8. 静電潜像担持体と、該静電潜像担持体表面を帯電させる帯電手段と、帯電された静電潜像担持体表面を露光して静電潜像を形成する露光手段と、前記静電潜像を現像剤を用いて現像して可視像を形成する現像手段と、前記可視像を記録媒体に転写する転写手段と、前記記録媒体に転写された転写像を定着させる定着手段とを少なくとも有する画像形成装置であって、前記現像剤が、請求項６に記載の現像剤であることを特徴とする画像形成装置。

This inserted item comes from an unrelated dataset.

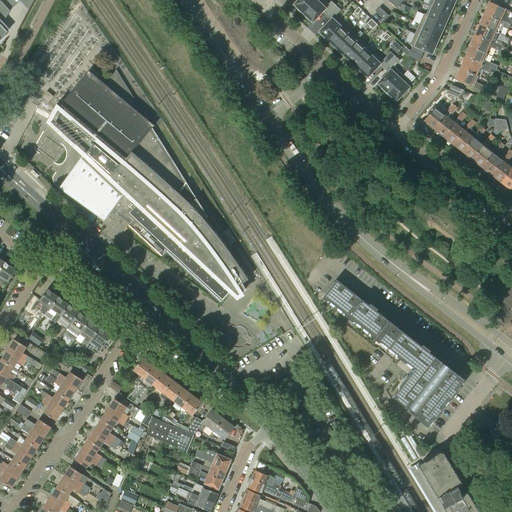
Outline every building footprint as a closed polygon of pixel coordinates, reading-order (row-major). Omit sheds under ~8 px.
[(19,0),(8,0),(6,2),(11,9),(21,2),(19,0)] [(296,9),(301,14),(314,0),(297,0),(293,4),(297,8),(296,9)] [(327,5),(322,0),(314,0),(301,14),(306,19),(308,18),(312,22),(322,11),(326,15),(335,6),(330,1),(327,5)] [(400,4),(395,0),(387,0),(396,8),(400,4)] [(443,0),(429,0),(427,4),(449,13),(453,4),(443,0)] [(3,34),(8,30),(0,21),(0,18),(2,16),(5,18),(8,11),(0,2),(0,40),(5,36),(3,34)] [(488,2),(484,13),(510,25),(511,20),(507,18),(510,12),(488,2)] [(430,5),(426,15),(444,23),(449,13),(427,4),(430,5)] [(340,10),(335,6),(326,15),(331,19),(319,32),(327,40),(343,23),(335,15),(340,10)] [(384,20),(388,16),(379,8),(375,12),(384,20)] [(484,13),(479,24),(500,34),(503,27),(508,29),(510,25),(484,13)] [(423,14),(419,24),(440,34),(444,23),(426,15),(423,14)] [(335,47),(351,30),(343,23),(327,40),(335,47)] [(419,24),(414,34),(435,44),(440,34),(419,24)] [(479,24),(474,35),(500,47),(502,43),(497,40),(500,34),(479,24)] [(355,41),(362,34),(359,31),(355,35),(351,30),(335,47),(343,55),(355,41)] [(412,45),(409,51),(421,56),(423,50),(431,54),(435,44),(414,34),(410,44),(412,45)] [(474,35),(469,46),(487,54),(488,54),(491,47),(498,51),(500,47),(474,35)] [(355,41),(343,55),(350,62),(363,49),(355,41)] [(350,62),(358,70),(374,52),(366,45),(363,49),(350,62)] [(469,46),(464,57),(490,68),(495,71),(497,66),(485,60),(488,54),(487,54),(469,46)] [(409,51),(407,57),(418,62),(421,56),(409,51)] [(382,60),(374,52),(358,70),(366,77),(379,64),(383,68),(394,56),(390,52),(382,60)] [(394,56),(383,68),(387,72),(377,83),(381,87),(380,88),(385,93),(402,75),(393,67),(399,61),(394,56)] [(464,57),(460,68),(477,76),(480,69),(488,73),(490,68),(464,57)] [(460,68),(455,79),(480,90),(482,87),(474,83),(477,76),(460,68)] [(245,289),(241,283),(247,279),(239,267),(230,253),(221,242),(211,229),(203,219),(207,216),(151,128),(153,125),(141,115),(143,113),(116,70),(115,70),(104,84),(88,71),(57,108),(56,107),(54,110),(52,109),(47,119),(49,120),(48,121),(87,157),(69,182),(98,203),(94,208),(111,220),(115,213),(129,223),(127,225),(161,256),(166,250),(221,301),(231,291),(235,295),(245,289)] [(411,84),(402,75),(385,93),(390,98),(391,97),(395,100),(411,84)] [(457,99),(463,90),(452,85),(445,93),(457,99)] [(502,100),(507,89),(500,86),(495,97),(502,100)] [(41,98),(48,103),(53,97),(47,91),(41,98)] [(433,129),(442,137),(454,123),(453,122),(453,120),(450,117),(450,115),(456,108),(452,105),(444,115),(433,129)] [(444,115),(434,107),(423,121),(427,125),(428,126),(430,129),(432,128),(433,129),(444,115)] [(462,112),(457,118),(461,121),(466,115),(465,115),(462,112)] [(500,119),(499,132),(508,129),(505,120),(500,119)] [(452,144),(461,152),(472,138),(471,137),(473,134),(473,132),(471,130),(470,128),(475,123),(471,120),(463,130),(452,144)] [(463,130),(454,123),(442,137),(446,140),(447,141),(449,144),(451,143),(452,144),(463,130)] [(472,138),(461,152),(465,155),(465,156),(468,159),(470,158),(471,159),(482,145),(477,141),(485,131),(481,127),(472,138)] [(486,140),(482,145),(471,159),(480,167),(491,153),(486,148),(490,143),(486,140)] [(500,142),(495,148),(499,152),(504,145),(500,142)] [(490,174),(499,182),(510,168),(505,163),(511,153),(511,151),(509,150),(501,160),(490,174)] [(501,160),(491,153),(480,167),(485,170),(485,172),(488,174),(489,174),(490,174),(501,160)] [(511,169),(510,168),(499,182),(503,185),(503,187),(506,189),(508,189),(509,190),(511,185),(511,169)] [(0,267),(0,289),(1,291),(6,284),(8,280),(15,269),(4,262),(0,267)] [(328,301),(401,358),(395,365),(401,370),(405,373),(408,375),(392,397),(406,408),(408,405),(415,411),(411,415),(426,426),(432,419),(430,417),(439,406),(441,408),(448,398),(446,397),(455,386),(457,387),(463,379),(443,364),(443,361),(440,358),(436,358),(420,346),(418,348),(416,346),(418,344),(411,339),(409,341),(390,325),(391,323),(386,319),(384,321),(364,305),(365,303),(358,297),(357,299),(337,284),(339,282),(335,279),(334,282),(324,294),(329,299),(328,301)] [(46,289),(38,301),(42,304),(40,311),(44,315),(57,297),(46,289)] [(57,297),(44,315),(50,320),(55,323),(59,317),(68,305),(57,297)] [(78,312),(68,305),(59,317),(69,325),(78,312)] [(79,334),(89,320),(78,312),(69,325),(66,330),(69,332),(67,336),(74,341),(79,334)] [(293,313),(289,316),(295,326),(299,324),(293,313)] [(90,341),(99,327),(89,320),(79,334),(85,337),(82,342),(86,345),(90,341)] [(99,327),(90,341),(95,344),(93,347),(99,351),(110,335),(99,327)] [(228,333),(233,348),(249,342),(245,328),(228,333)] [(13,339),(7,349),(25,361),(29,363),(35,367),(37,362),(27,356),(22,352),(25,347),(13,339)] [(7,349),(0,360),(12,367),(16,362),(22,365),(22,366),(25,361),(7,349)] [(142,357),(133,370),(136,372),(132,377),(139,382),(152,364),(142,357)] [(0,360),(0,373),(9,379),(11,381),(14,377),(9,373),(12,367),(0,360)] [(140,401),(152,385),(162,372),(152,364),(139,382),(130,393),(136,398),(133,402),(136,405),(137,405),(137,404),(140,401)] [(74,390),(81,379),(69,372),(66,377),(60,374),(57,378),(74,390)] [(152,385),(162,392),(171,379),(162,372),(152,385)] [(0,373),(0,386),(2,383),(5,385),(9,379),(0,373)] [(54,383),(60,386),(56,392),(68,400),(74,390),(57,378),(54,383)] [(5,385),(4,387),(13,393),(15,390),(17,391),(18,392),(21,387),(11,381),(9,379),(5,385)] [(162,392),(171,399),(180,386),(171,379),(162,392)] [(112,381),(108,386),(113,389),(116,384),(112,381)] [(37,382),(34,389),(39,391),(42,384),(37,382)] [(180,409),(181,407),(191,394),(180,386),(171,399),(175,403),(174,404),(180,409)] [(17,391),(12,399),(17,402),(26,390),(21,387),(18,392),(17,391)] [(68,400),(56,392),(52,398),(47,394),(44,398),(44,399),(61,410),(68,400)] [(181,407),(191,414),(191,415),(201,402),(191,394),(181,407)] [(38,404),(28,397),(24,403),(34,410),(38,404)] [(5,399),(1,404),(11,411),(15,405),(5,399)] [(41,403),(46,407),(43,412),(54,420),(61,410),(44,399),(41,403)] [(114,399),(107,409),(125,420),(128,416),(122,412),(126,406),(114,399)] [(30,411),(20,404),(16,411),(26,418),(30,411)] [(107,409),(100,419),(112,427),(116,421),(126,428),(129,423),(124,421),(125,420),(107,409)] [(213,430),(222,418),(211,410),(202,422),(199,426),(203,429),(206,425),(213,430)] [(146,414),(141,421),(145,425),(151,417),(146,414)] [(165,414),(160,421),(168,425),(170,422),(172,419),(167,415),(165,414)] [(18,427),(21,422),(12,416),(9,421),(18,427)] [(185,432),(176,428),(168,425),(160,421),(151,417),(148,426),(149,427),(145,434),(186,452),(193,435),(191,434),(185,432)] [(198,425),(199,426),(202,422),(196,417),(195,418),(185,432),(191,434),(198,425)] [(233,427),(222,418),(213,430),(224,438),(233,427)] [(23,424),(43,437),(50,427),(38,419),(35,424),(27,419),(23,424)] [(114,436),(109,432),(112,427),(100,419),(94,429),(111,441),(114,436)] [(25,439),(37,447),(43,437),(23,424),(20,429),(28,434),(25,439)] [(238,434),(241,434),(243,430),(235,424),(233,427),(237,429),(238,434)] [(103,441),(108,445),(111,441),(94,429),(87,439),(99,447),(103,441)] [(2,432),(0,434),(0,437),(7,442),(10,437),(2,432)] [(114,436),(111,441),(118,445),(121,440),(114,436)] [(30,457),(37,447),(25,439),(21,445),(10,437),(7,442),(13,446),(30,457)] [(87,439),(81,449),(98,461),(101,456),(95,453),(99,447),(87,439)] [(111,441),(108,445),(119,452),(122,448),(117,445),(111,441)] [(219,446),(233,452),(235,447),(222,441),(219,446)] [(15,454),(12,460),(23,467),(30,457),(13,446),(7,442),(4,446),(15,454)] [(141,446),(137,456),(143,458),(147,448),(141,446)] [(81,449),(74,460),(86,467),(89,462),(95,465),(98,461),(81,449)] [(211,465),(225,471),(226,469),(227,469),(229,464),(228,464),(230,460),(216,454),(215,457),(198,450),(195,456),(212,463),(211,465)] [(441,452),(418,466),(435,494),(443,507),(444,510),(445,511),(477,511),(473,504),(472,502),(467,495),(466,493),(465,492),(463,493),(458,486),(461,484),(441,452)] [(134,465),(141,468),(144,461),(137,458),(134,465)] [(0,465),(0,466),(17,477),(23,467),(12,460),(8,465),(3,462),(0,465)] [(192,461),(190,466),(189,467),(200,471),(202,465),(192,461)] [(189,467),(190,466),(179,462),(176,470),(187,475),(188,472),(195,475),(196,475),(198,476),(200,471),(189,467)] [(225,471),(211,465),(210,469),(202,465),(200,471),(222,480),(225,475),(223,475),(225,471)] [(0,477),(0,480),(10,488),(17,477),(0,466),(0,472),(2,474),(0,477)] [(70,466),(63,476),(80,488),(83,483),(78,480),(81,474),(70,466)] [(274,478),(260,473),(260,472),(254,470),(253,474),(252,473),(249,478),(264,485),(277,490),(279,485),(277,484),(272,482),(274,478)] [(219,485),(220,486),(222,480),(200,471),(198,476),(205,479),(204,483),(217,489),(219,485)] [(112,484),(113,484),(118,487),(123,477),(117,474),(112,484)] [(80,488),(63,476),(56,486),(68,494),(72,489),(77,492),(80,488)] [(261,489),(291,502),(293,496),(292,496),(277,490),(264,485),(249,478),(247,483),(248,484),(247,487),(259,493),(261,489)] [(409,511),(391,482),(390,479),(387,481),(382,484),(385,490),(398,511),(409,511)] [(90,487),(83,483),(80,488),(87,492),(90,487)] [(297,483),(292,496),(293,496),(305,502),(307,496),(297,483)] [(213,502),(217,493),(194,484),(192,489),(183,485),(182,489),(191,493),(213,502)] [(70,503),(64,500),(68,494),(56,486),(50,497),(67,508),(70,503)] [(191,493),(182,489),(178,487),(176,493),(189,498),(191,493)] [(87,492),(80,488),(77,492),(84,497),(87,492)] [(243,492),(241,497),(255,503),(257,498),(259,495),(246,489),(244,493),(243,492)] [(137,497),(124,491),(121,499),(126,501),(134,505),(137,497)] [(188,502),(209,511),(213,502),(191,493),(189,498),(188,502)] [(64,511),(67,508),(50,497),(43,507),(50,511),(56,511),(59,509),(63,511),(64,511)] [(255,503),(241,497),(239,502),(240,503),(239,506),(252,511),(253,508),(255,503)] [(277,511),(280,508),(257,498),(255,503),(275,511),(277,511)] [(121,511),(129,511),(132,505),(120,500),(115,509),(121,511)] [(176,511),(178,506),(167,502),(165,507),(176,511)] [(274,511),(275,511),(255,503),(253,508),(261,511),(274,511)]
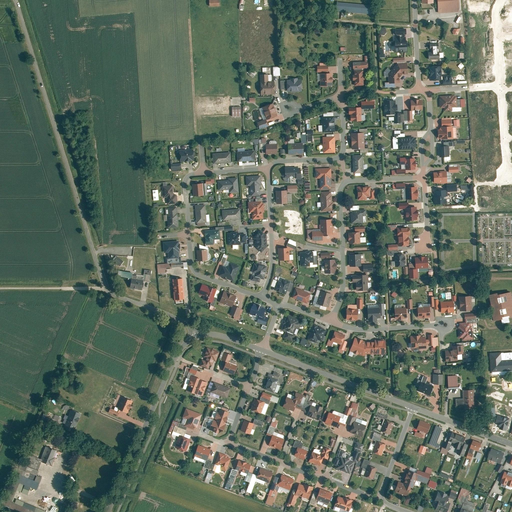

9. 請求項１〜５のいずれかに記載のトナーを用いた一成分系の現像剤。
10. 潜像担持体表面に均一に帯電を施す帯電工程と、帯電した該潜像担持体に静電潜像を形成させる露光工程と、該潜像担持体に当接しかつ表面にトナーを担持する現像ローラおよびこの現像ローラ表面のトナー量を規制しかつ該トナーを薄層化させるトナー規制ブレードを有する現像工程と、潜像担持体表面の可視像を被転写体に転写する転写工程と、被転写体上の可視像を定着させる定着工程と、を有し、現像剤として請求項９に記載の現像剤を用いることを特徴とする画像形成方法。
11. 潜像を担持する潜像担持体と、潜像担持体表面に均一に帯電を施す帯電手段と、帯電した該潜像担持体の表面に画像データに基づいて露光し、静電潜像を書き込む露光手段と、該潜像担持体に当接しかつ表面にトナーを担持する現像ローラおよびこの現像ローラ表面のトナー量を規制しかつ該トナーを薄層化させるトナー規制ブレードを有し、潜像担持体表面に形成された静電潜像にトナーを供給し可視像化する現像手段と、潜像担持体表面の可視像を被転写体に転写する転写手段と、被転写体上の可視像を定着させる定着手段と、を備える画像形成装置であって、前記現像手段が請求項９に記載の現像剤を保持することを特徴とする画像形成装置。